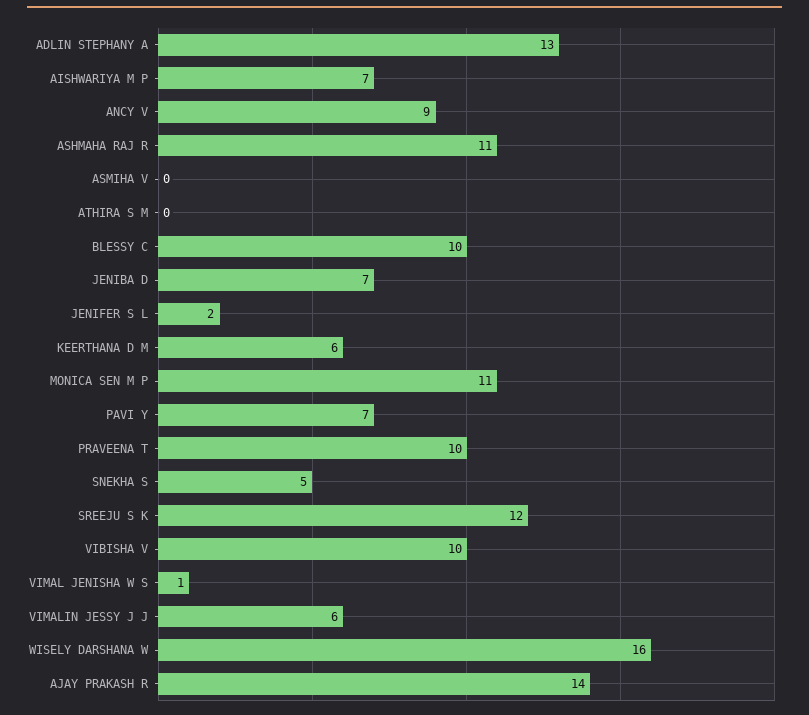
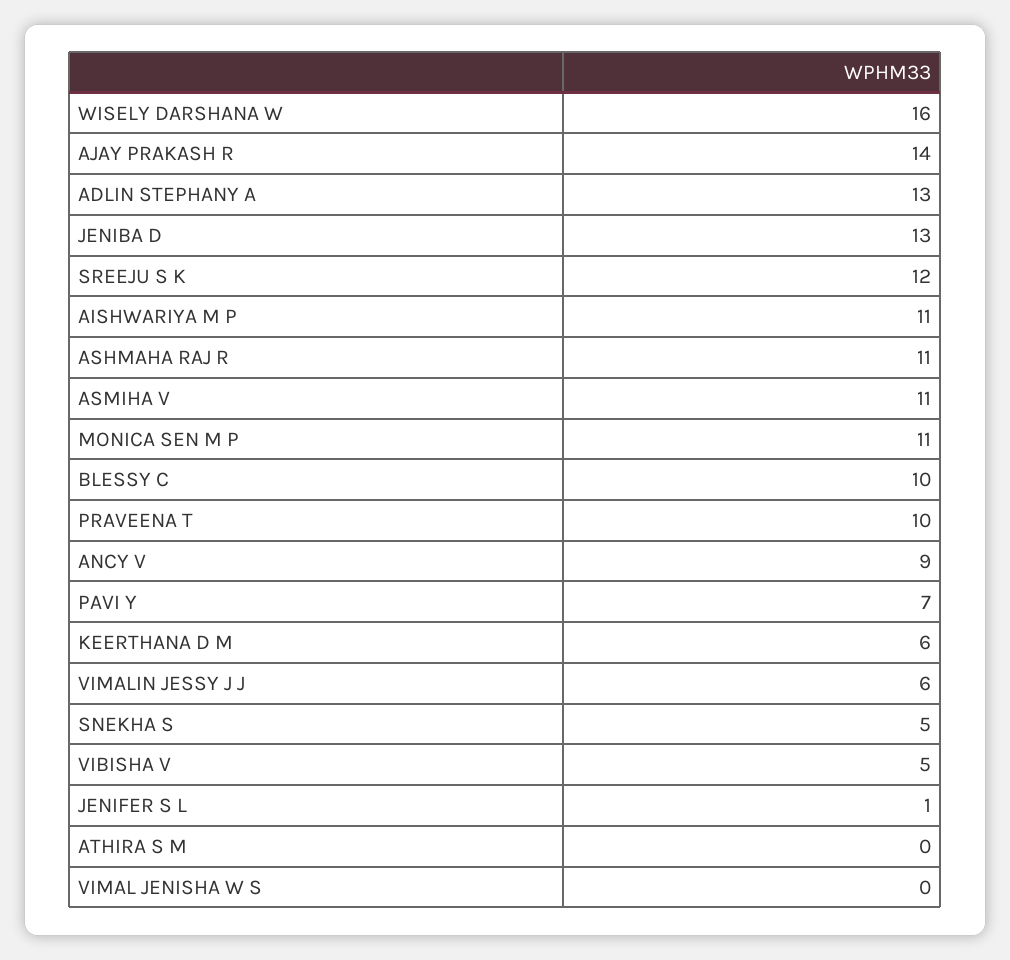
AISHWARIYA M P: 7 -> 11
ASMIHA V: 0 -> 11
JENIBA D: 7 -> 13
JENIFER S L: 2 -> 1
VIBISHA V: 10 -> 5
VIMAL JENISHA W S: 1 -> 0

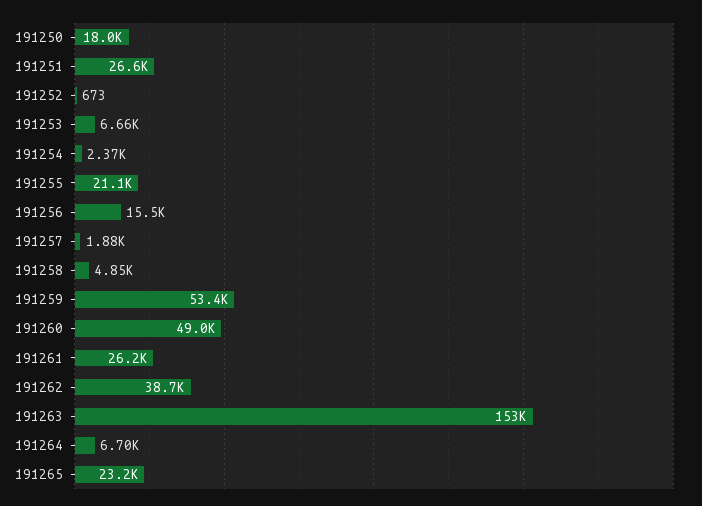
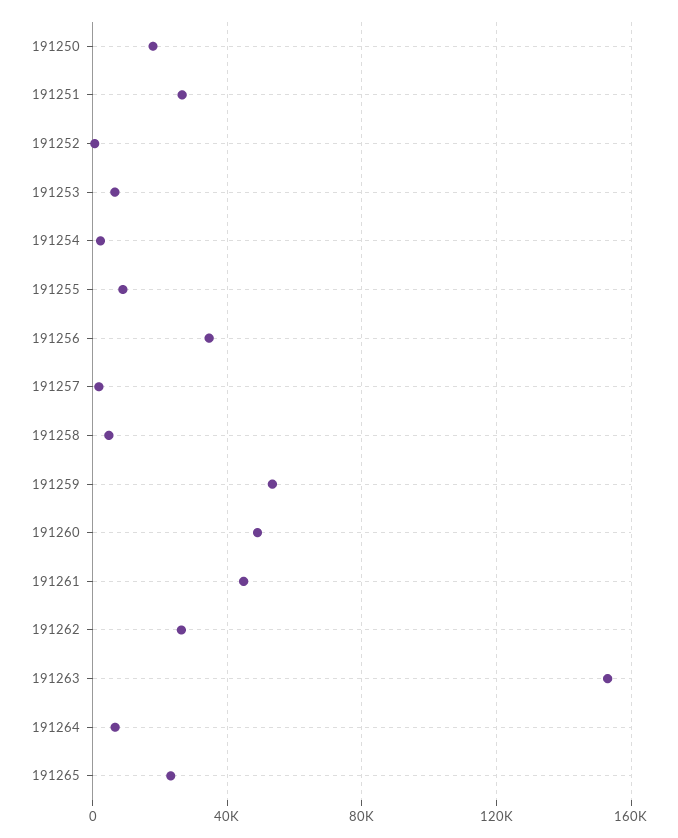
191255: 21100 -> 10000
191256: 15500 -> 35000
191261: 26200 -> 45000
191262: 38700 -> 25000

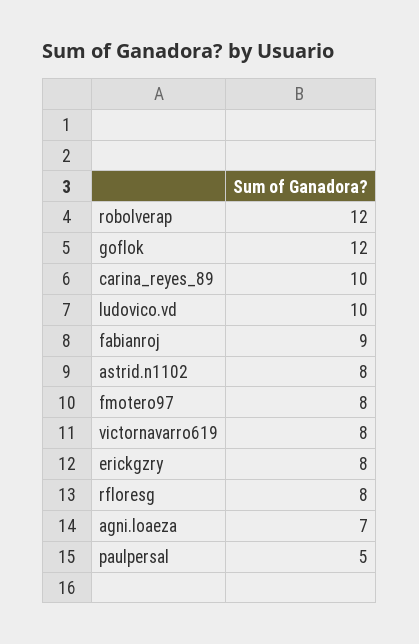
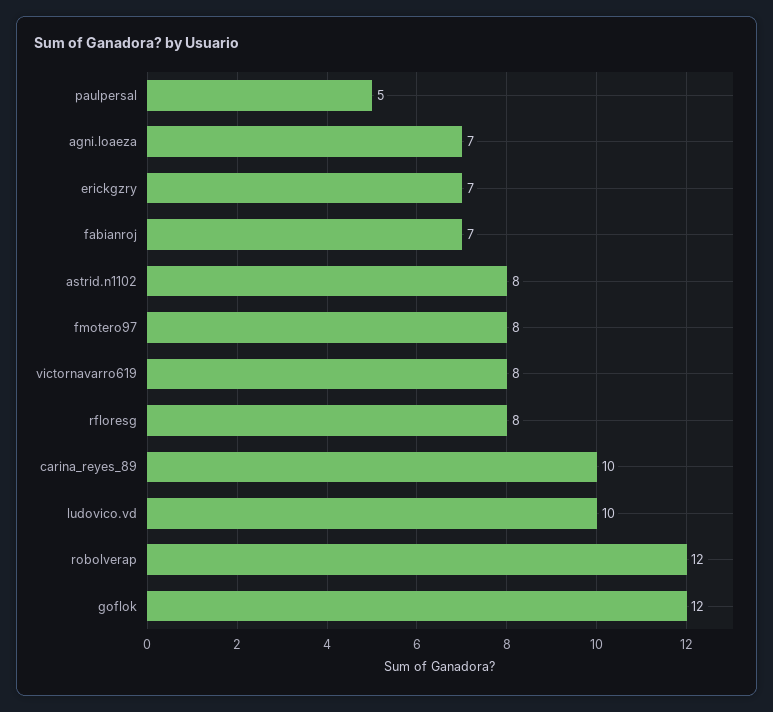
fabianroj: 9 -> 7
erickgzry: 8 -> 7

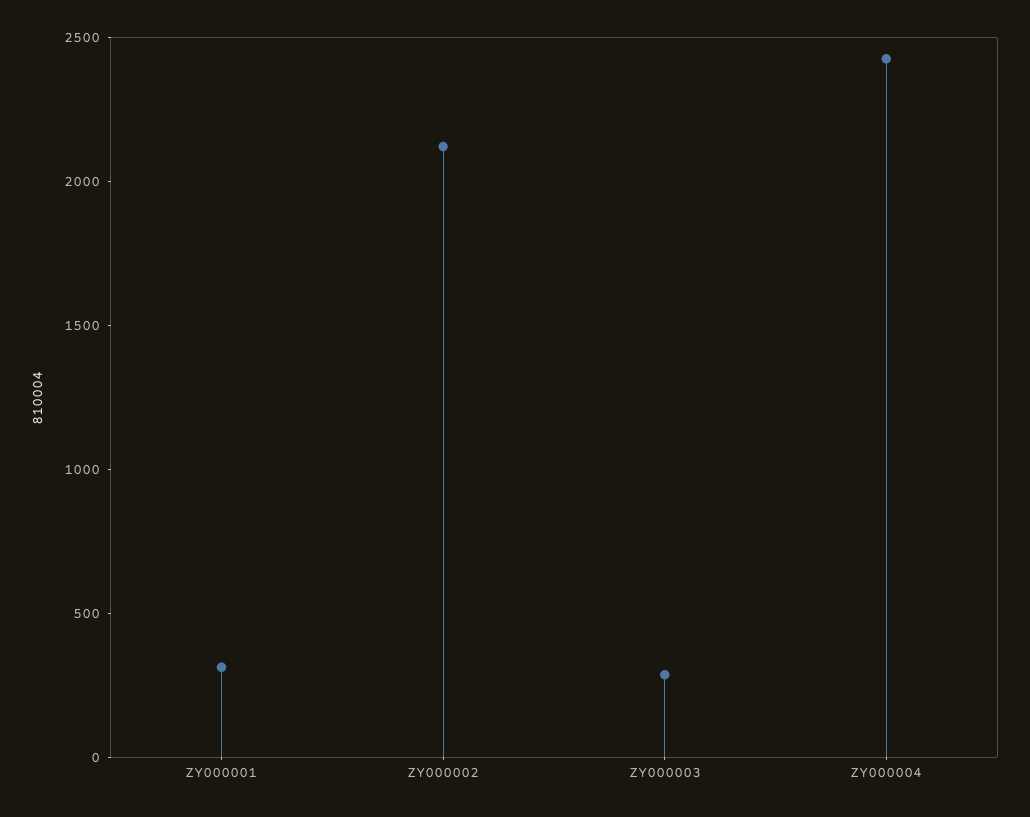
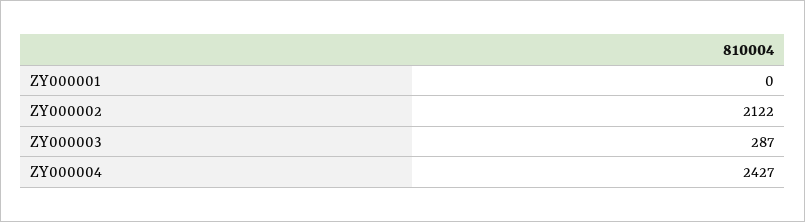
ZY000001: 300 -> 0

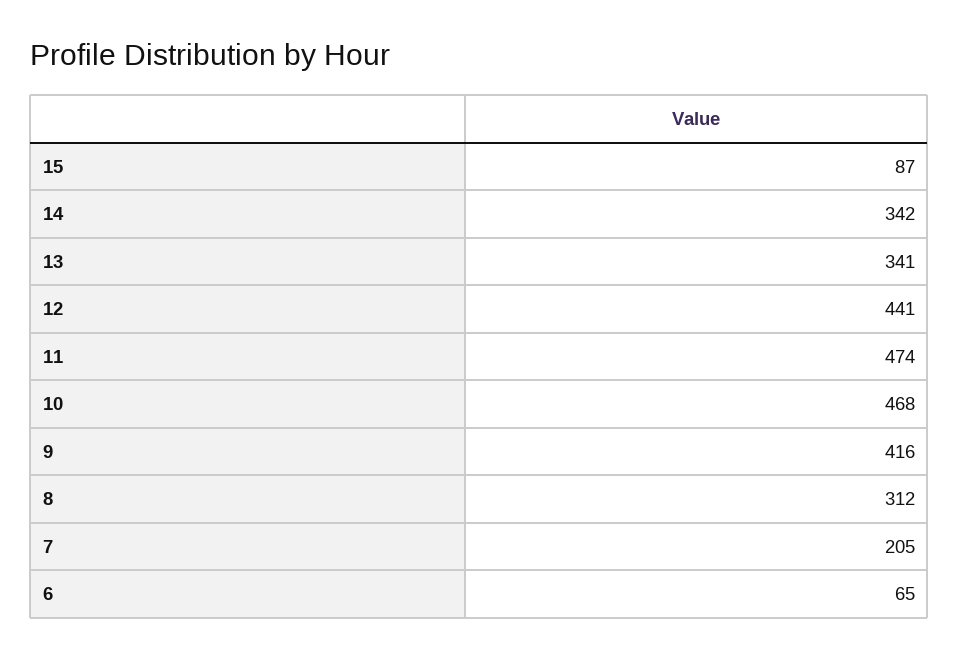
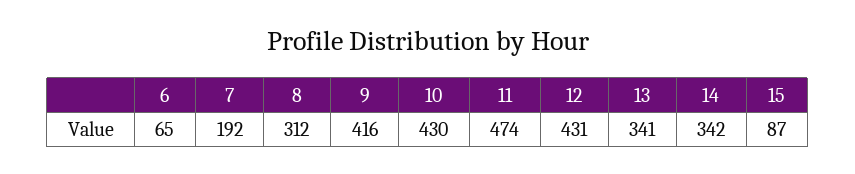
12: 441 -> 431
10: 468 -> 430
7: 205 -> 192

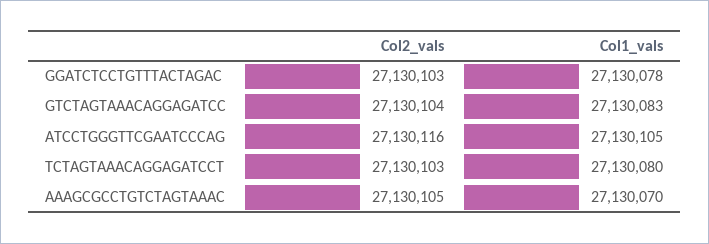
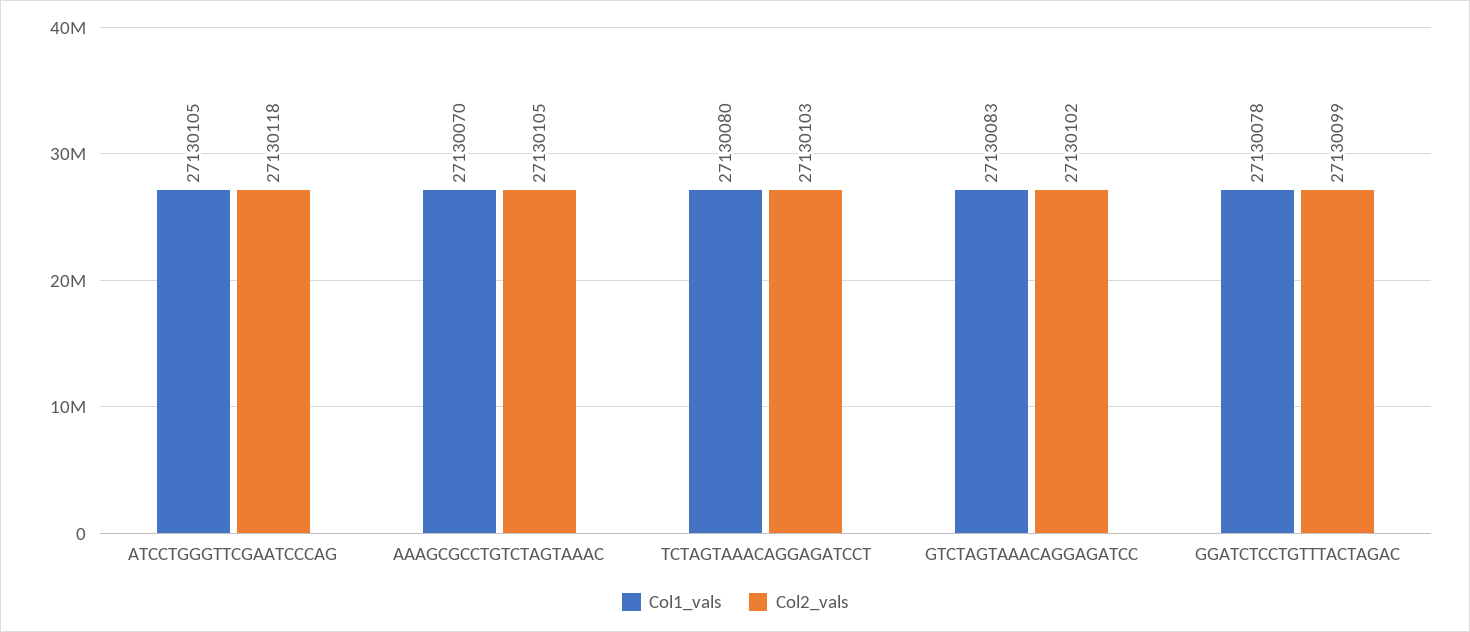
Col2_vals, GGATCTCCTGTTTACTAGAC: 27130103 -> 27130099
Col2_vals, GTCTAGTAAACAGGAGATCC: 27130104 -> 27130102
Col2_vals, ATCCTGGGTTCGAATCCCAG: 27130116 -> 27130118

**Problem to solve:**
No pictures go in the copy. Set down all the data exactly.

**Task response:**
AISHWARIYA M P: 7 -> 11
ASMIHA V: 0 -> 11
JENIBA D: 7 -> 13
JENIFER S L: 2 -> 1
VIBISHA V: 10 -> 5
VIMAL JENISHA W S: 1 -> 0

191255: 21100 -> 10000
191256: 15500 -> 35000
191261: 26200 -> 45000
191262: 38700 -> 25000

fabianroj: 9 -> 7
erickgzry: 8 -> 7

ZY000001: 300 -> 0

12: 441 -> 431
10: 468 -> 430
7: 205 -> 192

Col2_vals, GGATCTCCTGTTTACTAGAC: 27130103 -> 27130099
Col2_vals, GTCTAGTAAACAGGAGATCC: 27130104 -> 27130102
Col2_vals, ATCCTGGGTTCGAATCCCAG: 27130116 -> 27130118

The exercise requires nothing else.